The same solution applies if you use the Standard edition as it has limitations on the number of CPU cores.

However, this algorithm would not work for OLAP systems.

I would recommend the following parallelism setup algorithm for OLAP systems:

analyze the most complex queries and choose an optimal number of threads for them
set the „Max Degree of Parallelism“ value to the number we got in step 1 — both for individual databases and the entire instance.
analyze the most complex queries and detect if there are any negative effects from multithreading. If this is the case, either increase the „Cost Threshold for Parallelism“ value or repeat steps 1–2.

So, for OLTP systems, we aim for switching from single-threading to multithreading, while for OLAP systems, the opposite is true — we want to switch from multithreading to single-threading. In this way, we can choose the optimal parallelism settings both for the entire MS SQL Server instance and individual databases.

It’s also important to know that parallelism settings should be periodically reconfigured as the time passes based on the results of MS SQL Server performance monitoring.

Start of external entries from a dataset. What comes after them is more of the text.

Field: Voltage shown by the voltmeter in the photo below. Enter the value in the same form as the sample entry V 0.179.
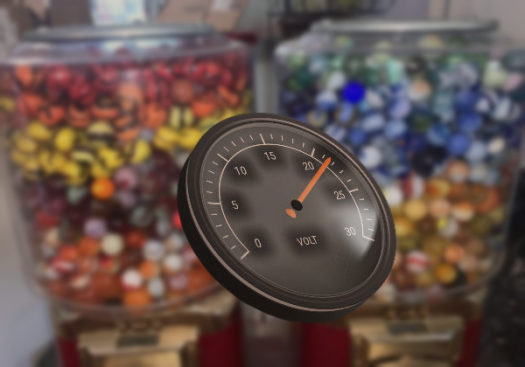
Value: V 21.5
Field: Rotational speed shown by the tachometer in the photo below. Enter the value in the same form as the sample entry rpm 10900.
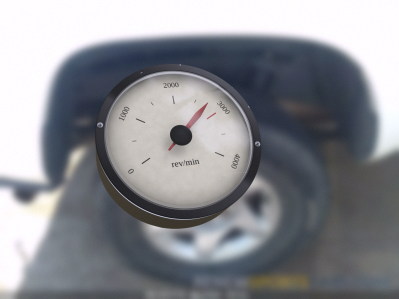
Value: rpm 2750
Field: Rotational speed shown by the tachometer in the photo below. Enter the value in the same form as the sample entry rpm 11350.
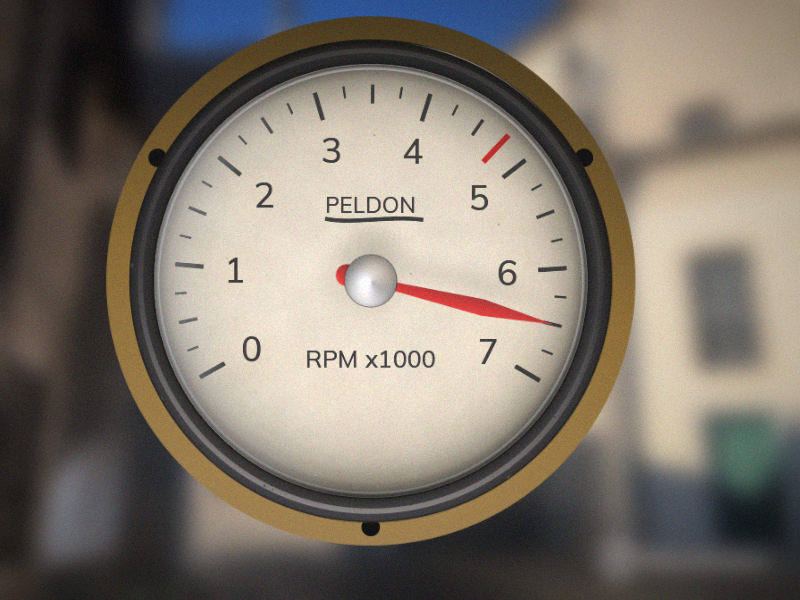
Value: rpm 6500
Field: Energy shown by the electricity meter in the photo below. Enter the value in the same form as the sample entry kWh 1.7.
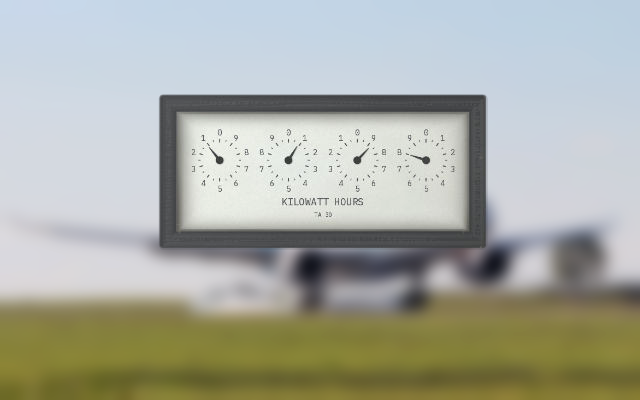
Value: kWh 1088
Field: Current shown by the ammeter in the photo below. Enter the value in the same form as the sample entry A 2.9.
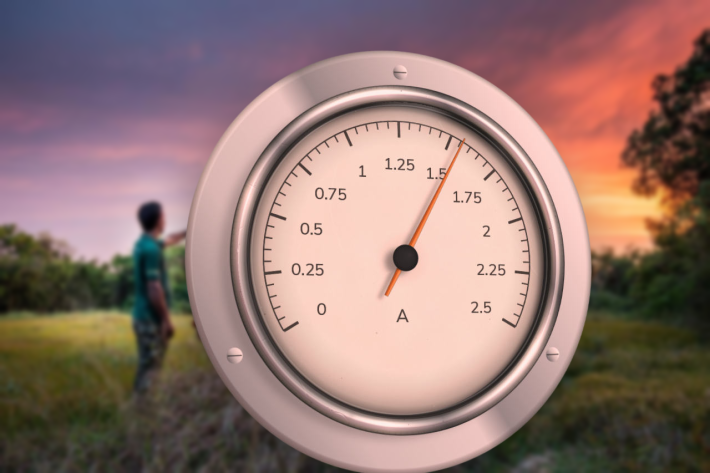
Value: A 1.55
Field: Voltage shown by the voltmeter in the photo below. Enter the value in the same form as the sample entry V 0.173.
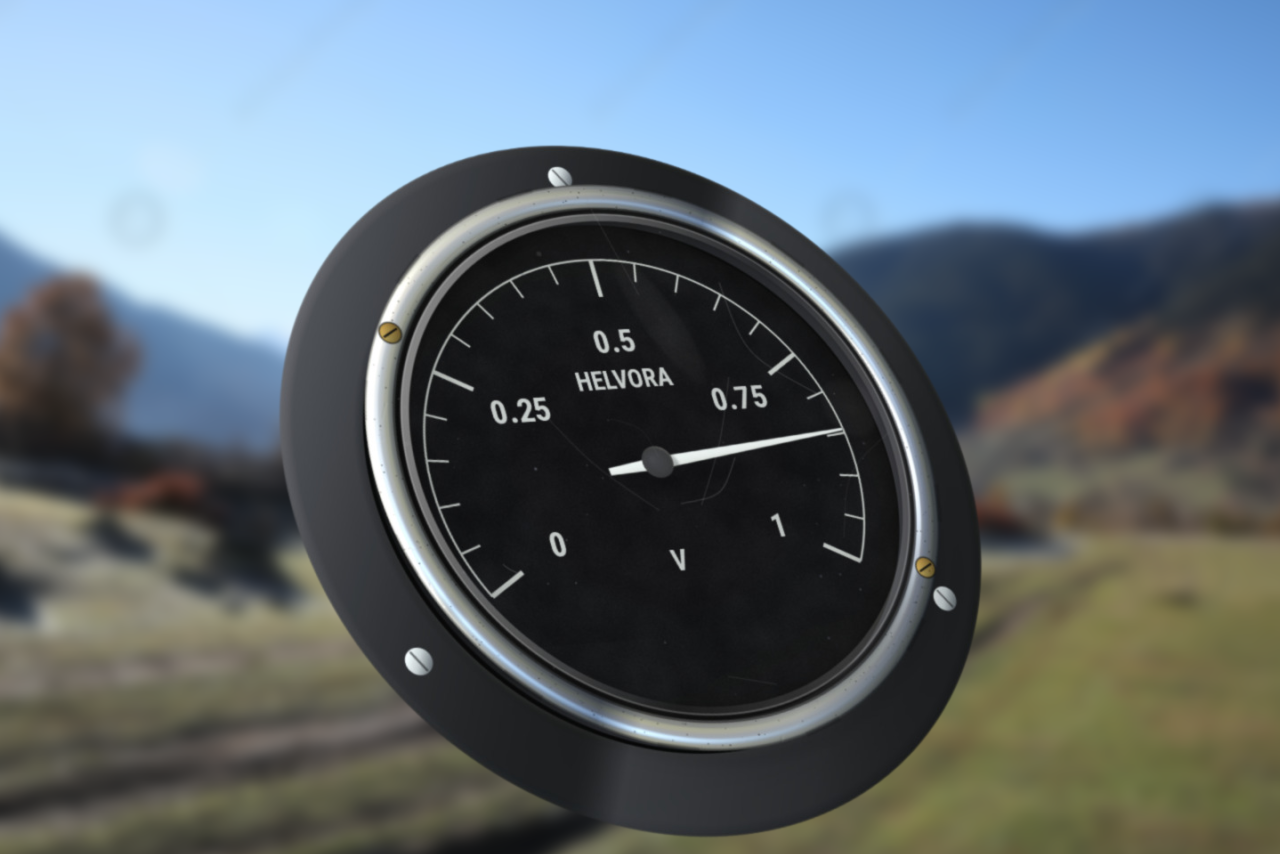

SQL Server Monitoring in dbForge Studio For SQL Server

A SQL Server performance monitor is available in Devart’s dbForge Studio for SQL Server:

Fig.3 SQL Monitor in dbForge Studio for FQL Server

Let’s look at the main working window which shows the following statistics in real time:

Fig.4 Overview Tab of SQL Monitor

CPU Utilization, % — a diagram that shows CPU load created by the server
Memory Utilization, Gb — a diagram that displays RAM usage (total — how much memory is used by all processes combined, sql server — how much memory SQL Server uses)
Disk Activity, Mb — a diagram that shows disk write abd read operations
Disk operations delay
Total CPU — percentage of total CPU load
Total CPU — percentage of total CPU load
Deadlocks
Waiting Tasks
Connections (user/login)
Transactions/sec
Full Scans/sec
Range Scans/sec
Page Reads/sec
Page Writes/sec
Page Lookups/sec
Page Splits/sec and Page Life Expectancy
Page Daults/sec
Host Properties (ProcessorCount, PhysicalMemory, Platform, WindowsVersion, Virtual Memory, Host Platform, Host OS, Host SP Level, Host OS Language)
SQL Server Properties (ProductVersion, Language, Engine Edition, Product Level, Product Update Level, Product Update Reference, Resource Last Updated, Resource Version, Collation, Comparison Style, Build CLR Version, SQl Charset, SQL Sort Order, Resource Governor, Advanced Analytics, Polybase, Clustering, Fulltext, Always On, Always On Status, Security, Filestream Share, Filestream Access Level, Agent)

Summary

In the first part of the article, we looked at the ways in which you can monitor MS SQL Server activity to detect a lack of RAM.

We have also seen the main statistics provided in dbForge Studio for SQL Server by Devart that can help with MS SQL Server monitoring.